Een lokaal met computers waar leerlingen aan kunnen werken.
Wat is het voordeel van onderwijs via een elektronische leeromgeving?
Het onderwijs kan efficiënter worden, omdat de leerling waar en wanneer dan ook (ook buiten de lestijden) kan leren.
Door dit onderwijs presteren leerlingen beter omdat ze in eigen tempo kunnen werken.
Dit onderwijs is motiverender voor leerlingen.
Dit onderwijs levert fikse kostenbesparingen op.
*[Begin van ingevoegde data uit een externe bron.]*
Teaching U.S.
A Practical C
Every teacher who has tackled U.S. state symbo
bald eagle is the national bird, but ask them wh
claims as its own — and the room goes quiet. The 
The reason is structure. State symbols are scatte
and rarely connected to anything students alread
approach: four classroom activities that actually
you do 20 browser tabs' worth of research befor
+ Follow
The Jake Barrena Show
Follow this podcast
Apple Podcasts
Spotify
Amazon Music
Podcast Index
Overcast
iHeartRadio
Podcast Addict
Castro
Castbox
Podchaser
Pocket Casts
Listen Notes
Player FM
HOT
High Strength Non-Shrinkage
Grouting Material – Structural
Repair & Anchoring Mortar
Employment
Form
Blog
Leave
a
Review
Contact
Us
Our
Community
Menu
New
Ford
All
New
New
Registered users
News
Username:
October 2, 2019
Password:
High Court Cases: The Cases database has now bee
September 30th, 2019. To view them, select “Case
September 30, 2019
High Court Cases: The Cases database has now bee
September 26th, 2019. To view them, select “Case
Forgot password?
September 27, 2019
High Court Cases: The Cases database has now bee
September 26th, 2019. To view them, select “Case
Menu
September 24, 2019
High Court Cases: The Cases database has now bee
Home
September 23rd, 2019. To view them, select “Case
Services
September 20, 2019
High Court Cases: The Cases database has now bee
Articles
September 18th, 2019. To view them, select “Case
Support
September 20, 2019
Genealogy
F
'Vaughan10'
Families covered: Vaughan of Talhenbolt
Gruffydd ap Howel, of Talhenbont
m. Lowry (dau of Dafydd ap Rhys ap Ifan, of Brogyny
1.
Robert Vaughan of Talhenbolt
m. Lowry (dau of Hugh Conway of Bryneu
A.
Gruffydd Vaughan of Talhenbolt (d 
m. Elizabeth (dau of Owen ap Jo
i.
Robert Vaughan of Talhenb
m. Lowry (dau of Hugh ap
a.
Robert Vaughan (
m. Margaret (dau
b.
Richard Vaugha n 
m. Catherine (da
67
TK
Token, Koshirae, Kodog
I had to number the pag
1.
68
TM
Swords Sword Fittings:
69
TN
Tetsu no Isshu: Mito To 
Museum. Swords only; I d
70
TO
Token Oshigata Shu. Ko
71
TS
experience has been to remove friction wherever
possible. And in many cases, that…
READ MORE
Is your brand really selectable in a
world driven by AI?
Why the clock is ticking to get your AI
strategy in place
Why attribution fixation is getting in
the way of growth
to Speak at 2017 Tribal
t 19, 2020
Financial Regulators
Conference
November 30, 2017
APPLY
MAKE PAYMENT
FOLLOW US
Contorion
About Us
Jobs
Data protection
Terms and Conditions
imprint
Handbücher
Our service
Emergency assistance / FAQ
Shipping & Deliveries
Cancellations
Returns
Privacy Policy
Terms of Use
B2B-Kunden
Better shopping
Wat kan elektronisch getoetst worden?
1 Of de leerling teksten kan analyseren. 2 Of de leerling begrippen beheerst. 3 Of de leerling de waarde van bronnen kan beoordelen. 4 Of de leerling inzicht heeft in historische ontwikkelingen.
Alle vier kunnen elektronisch getoetst worden.
1, 2 en 3 wel, 4 niet.
2 wel, 1, 3 en 4 niet.
2 en 3 wel, 1 en 4 niet.
Wat zijn voordelen van elektronisch toetsen?
1 Het maken van toetsen kost minder tijd. 2 Het nakijken van toetsen kost minder tijd. 3 Elektronische toetsen zijn makkelijker voor leerlingen dan traditionele toetsen. 4 De beoordeling van elektronische toetsen is objectiever dan de beoordeling van traditionele toetsen.
1 en 2 zijn voordelen, 3 en 4 niet
2 en 4 zijn voordelen, 1 en 3 niet
4 is een voordeel, 1, 2 en 3 niet.
Alle vier zijn voordelen.
Voorbeelden van digitale toetsen zijn te vinden op http://werkplaats.wolters.nl. Deze toetsen zijn bestemd voor leerlingen die zich voorbereiden op het eindexamen geschiedenis. Bekijk bij een willekeurig examenonderwerp een flink aantal toetsen bij 'toepassing'. Welke historische redeneerwijzen kunnen met elektronische toetsen getoetst worden?
1 Het beoordelen van de waarde van bronnen. 2 Het onderscheiden van feiten en meningen. 3 Het onderscheiden van (verschillende typen) oorzaken. 4 Het destilleren van feiten uit gegevens.